Step 1: Set Environment Variables
Create or modify your .env file:
# Set a unique run name for your run
RUN_NAME=my-full-data-run
# Set release version for output, this has to match the release version
RELEASE_VERSION=v0.7.0
RELEASE_FOLDER_NAME=releases
Step 2: Feature/Modelling pipeline
The Feature pipeline can be used to extract only subgraph of interest from the release. As mentioned in first steps section you can optimize the parameters file to select what features/graphs you want to exclude and keep for your run.
filtering:
node_filters:
filter_sources:
_object: matrix.pipelines.filtering.filters.KeepRowsContaining
column: upstream_data_source
keep_list:
- rtxkg2
# - robokop # Uncomment to include ROBOKOP data
# ...
edge_filters:
filter_sources:
_object: matrix.pipelines.filtering.filters.KeepRowsContaining
column: upstream_data_source
keep_list:
- rtxkg2
# - robokop
You might also want to optimize the embedding parameters
embeddings.topological_estimator:
_object: matrix.pipelines.embeddings.graph_algorithms.GDSNode2Vec
concurrency: 4
embedding_dim: 512
random_seed: 42
iterations: 10
walk_length: 30
walks_per_node: 10
window_size: 10
Neo4J Requirements
The Feature pipeline at the moment also relies on neo4j instance with a lot of memory. Make sure that your docker instance of Neo4J has appropriate amount of memory allocated (as we have specified in cloud parameters).
Neo4J Memory Settings
Please add the following to the Neo4J Environment file or settings (as per your Neo4J instruction). Adjust accordingly.

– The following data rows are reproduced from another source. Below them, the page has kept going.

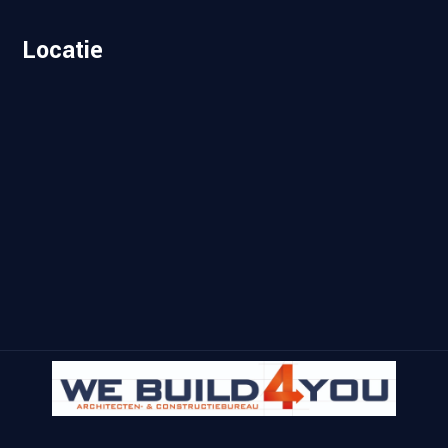
Locatie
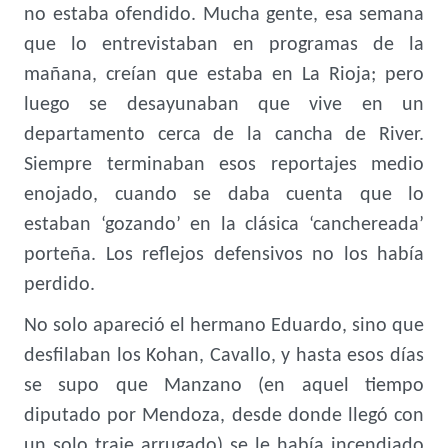
no estaba ofendido. Mucha gente, esa semana
que lo entrevistaban en programas de la
mañana, creían que estaba en La Rioja; pero
luego se desayunaban que vive en un
departamento cerca de la cancha de River.
Siempre terminaban esos reportajes medio
enojado, cuando se daba cuenta que lo
estaban ‘gozando’ en la clásica ‘canchereada’
porteña. Los reflejos defensivos no los había
perdido.
No solo apareció el hermano Eduardo, sino que
desfilaban los Kohan, Cavallo, y hasta esos días
se supo que Manzano (en aquel tiempo
diputado por Mendoza, desde donde llegó con
un solo traje arrugado) se le había incendiado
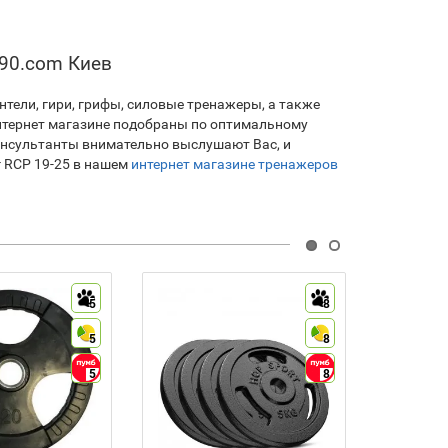
-90.com Киев
нтели, гири, грифы, силовые тренажеры, а также
интернет магазине подобраны по оптимальному
онсультанты внимательно выслушают Вас, и
г RCP 19-25 в нашем
интернет магазине тренажеров
5
8
5
8
5
8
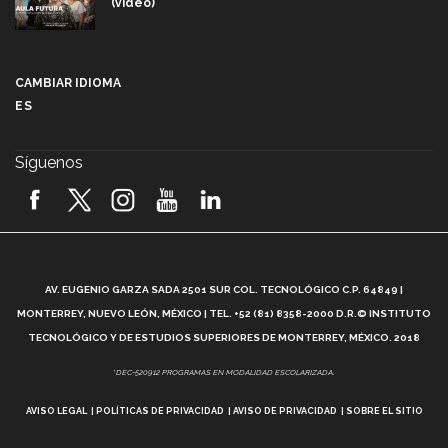
(video)
Más que un festival cultural: así es la magia de
VIBRART 2026 (video)
CAMBIAR IDIOMA
ES
Javier Guzmán: investigación con impacto social
(video)
Síguenos
¡México, en el top del mundial de robótica FIRST
2026! (video)
Vida Tec: Pasión, disciplina y básquetbol, con Gael
Adame (video)
A
AV. EUGENIO GARZA SADA 2501 SUR COL. TECNOLÓGICO C.P. 64849 |
L
¿Cómo es el Modelo Educativo Tec? (video)
MONTERREY, NUEVO LEÓN, MÉXICO | TEL. +52 (81) 8358-2000 D.R.© INSTITUTO
TECNOLÓGICO Y DE ESTUDIOS SUPERIORES DE MONTERREY, MÉXICO. 2018
Vida Tec: Feminismo e Inteligencia Artificial, Paola
*DEC-520912 PROGRAMAS EN MODALIDAD ESCOLARIZADA.
Ricaurte (video)
AVISO LEGAL
POLÍTICAS DE PRIVACIDAD
AVISO DE PRIVACIDAD
SOBRE EL SITIO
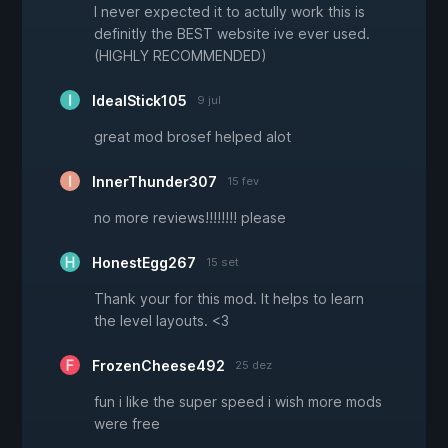
I never expected it to actully work this is
definitly the BEST website ive ever used.
(HIGHLY RECOMMENDED)
IdealStick105
9 jul
great mod brosef helped alot
InnerThunder307
15 fev
no more reviews!!!!!!!! please
HonestEgg267
15 set
Thank your for this mod. It helps to learn
the level layouts. <3
FrozenCheese492
25 dez
fun i like the super speed i wish more mods
were free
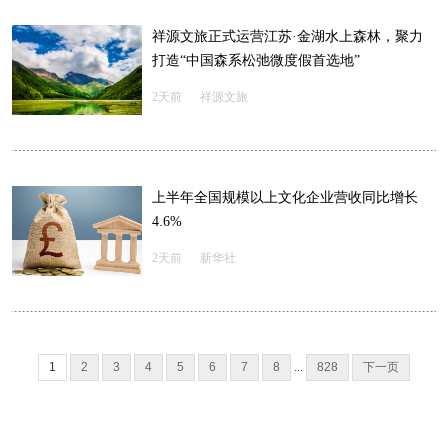
祥源文旅正式运营江苏·金湖水上森林，聚力
打造“中国森系松弛微度假首选地”
2天前
祥源文旅
上半年全国规模以上文化企业营收同比增长
4.6%
2天前
新华社
1
2
3
4
5
6
7
8
...
828
下一页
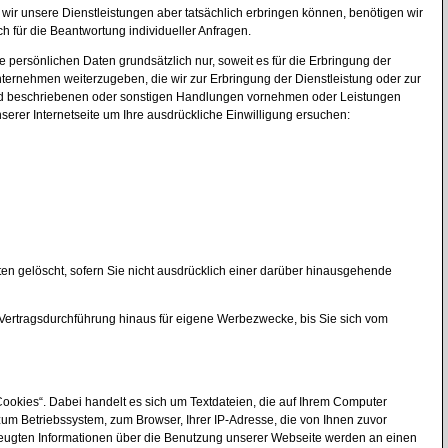
 wir unsere Dienstleistungen aber tatsächlich erbringen können, benötigen wir
h für die Beantwortung individueller Anfragen.
persönlichen Daten grundsätzlich nur, soweit es für die Erbringung der
nternehmen weiterzugeben, die wir zur Erbringung der Dienstleistung oder zur
gend beschriebenen oder sonstigen Handlungen vornehmen oder Leistungen
rer Internetseite um Ihre ausdrückliche Einwilligung ersuchen:
ten gelöscht, sofern Sie nicht ausdrücklich einer darüber hinausgehende
 Vertragsdurchführung hinaus für eigene Werbezwecke, bis Sie sich vom
ookies“. Dabei handelt es sich um Textdateien, die auf Ihrem Computer
zum Betriebssystem, zum Browser, Ihrer IP-Adresse, die von Ihnen zuvor
zeugten Informationen über die Benutzung unserer Webseite werden an einen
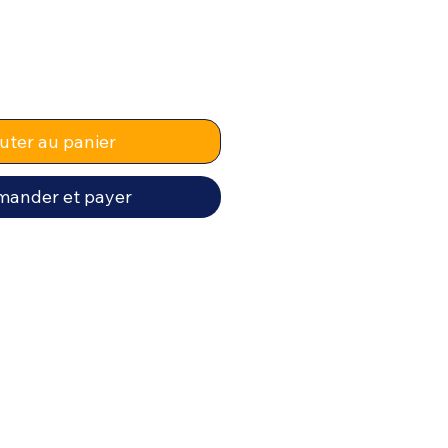
uter au panier
ander et payer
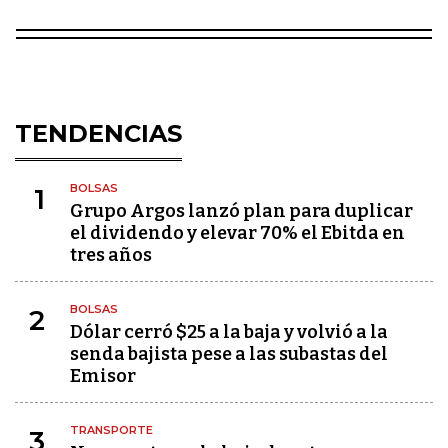
TENDENCIAS
BOLSAS
1
Grupo Argos lanzó plan para duplicar
el dividendo y elevar 70% el Ebitda en
tres años
BOLSAS
2
Dólar cerró $25 a la baja y volvió a la
senda bajista pese a las subastas del
Emisor
TRANSPORTE
3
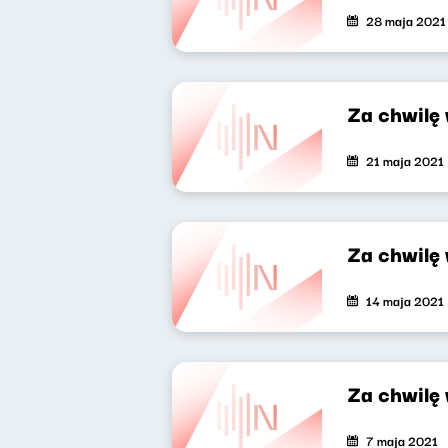
28 maja 2021
Za chwilę
21 maja 2021
Za chwilę
14 maja 2021
Za chwilę
7 maja 2021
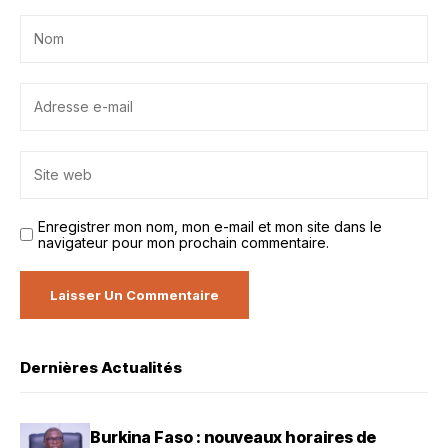
Enregistrer mon nom, mon e-mail et mon site dans le
navigateur pour mon prochain commentaire.
Dernières Actualités
Burkina Faso : nouveaux horaires de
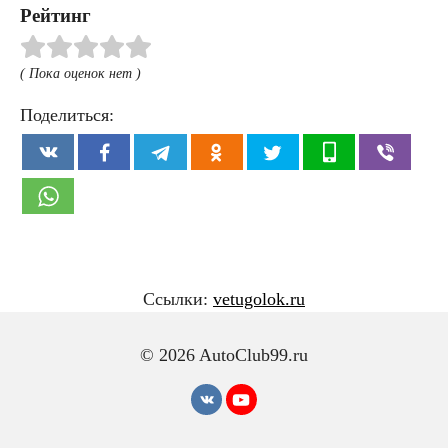
Рейтинг
( Пока оценок нет )
Поделиться:
Ссылки:
vetugolok.ru
© 2026 AutoClub99.ru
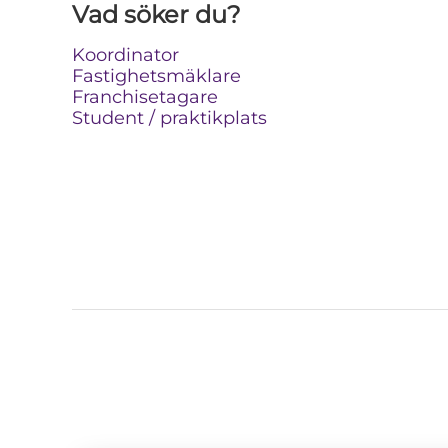
Vad söker du?
Koordinator
Fastighetsmäklare
Franchisetagare
Student / praktikplats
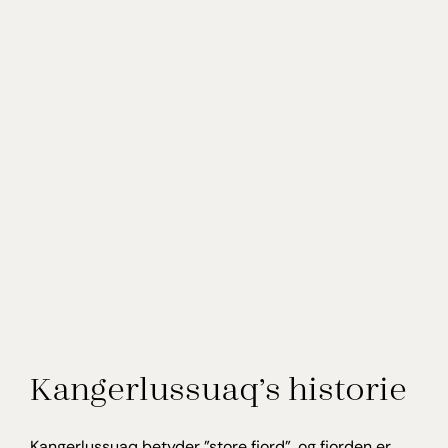
Kangerlussuaq’s historie
Kangerlussuaq betyder ”store fjord”, og fjorden er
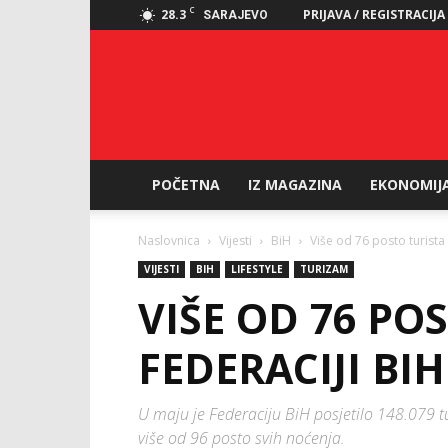
C
28.3
PRIJAVA / REGISTRACIJA
SARAJEVO
POČETNA
IZ MAGAZINA
EKONOMIJ
Naslovnica
Vijesti
BiH
Više od 76 posto turista 
VIJESTI
BIH
LIFESTYLE
TURIZAM
VIŠE OD 76 PO
FEDERACIJI BI
U maju je Federaciju BiH posjetilo 148.079 turi
više od 96 posto svih noćenja.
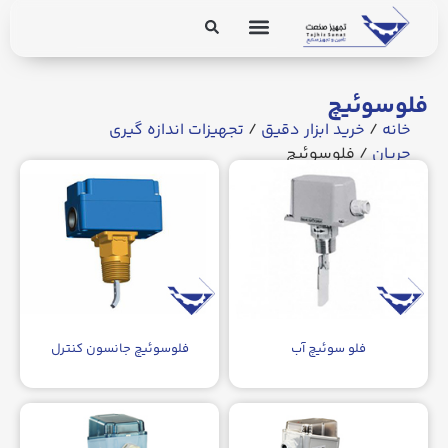
برق و ابزار دقیق
تجهیزات پایپینگ
فلوسوئیچ
خانه
/
خرید ابزار دقیق
/
تجهیزات اندازه گیری
جریان
/ فلوسوئیچ
فلو سوئیچ آب
فلوسوئیچ جانسون کنترل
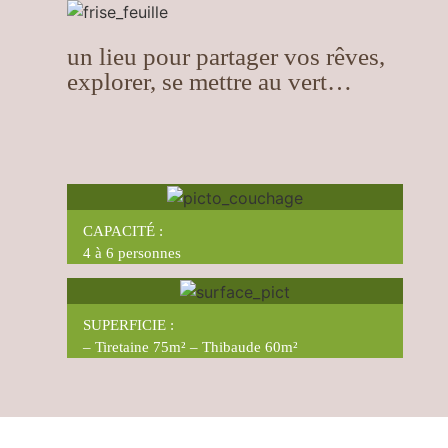
un lieu pour partager vos rêves,
explorer, se mettre au vert…
CAPACITÉ :
4 à 6 personnes
SUPERFICIE :
– Tiretaine 75m² – Thibaude 60m²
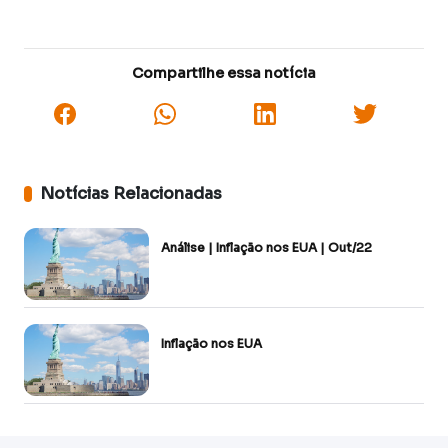
Compartilhe essa notícia
Notícias Relacionadas
Análise | Inflação nos EUA | Out/22
Inflação nos EUA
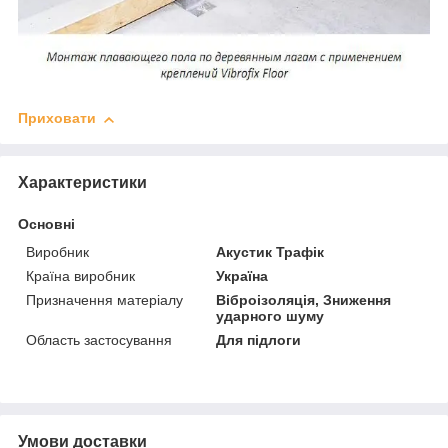
Приховати
Характеристики
Основні
Виробник
Акустик Трафік
Країна виробник
Україна
Призначення матеріалу
Віброізоляція, Зниження
ударного шуму
Область застосування
Для підлоги
Умови доставки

NEO4J_server_memory_heap_initial__size=40g
NEO4J_server_memory_heap_max__size=40g
NEO4J_server_memory_pagecache_size=8g
Once you have that ready, you can run
# Run after data engineering runs to completion
kedro run -e base -p feature
After completing the feature extraction step, you should be ready to kick off modelling run. As mentioned in first steps section, make sure you select classifier and train-test-split of interest: by default we use stratified randomized train-test-split with an ensemble XGBoost model.
Once you are ready, you can kick off:
# Run after data engineering runs to completion
kedro run -e base -p modelling_run
Pipeline Output
After successful completion, you'll have intermediate data products saved in your data directory with each pipeline having its own directory with intermediate data products.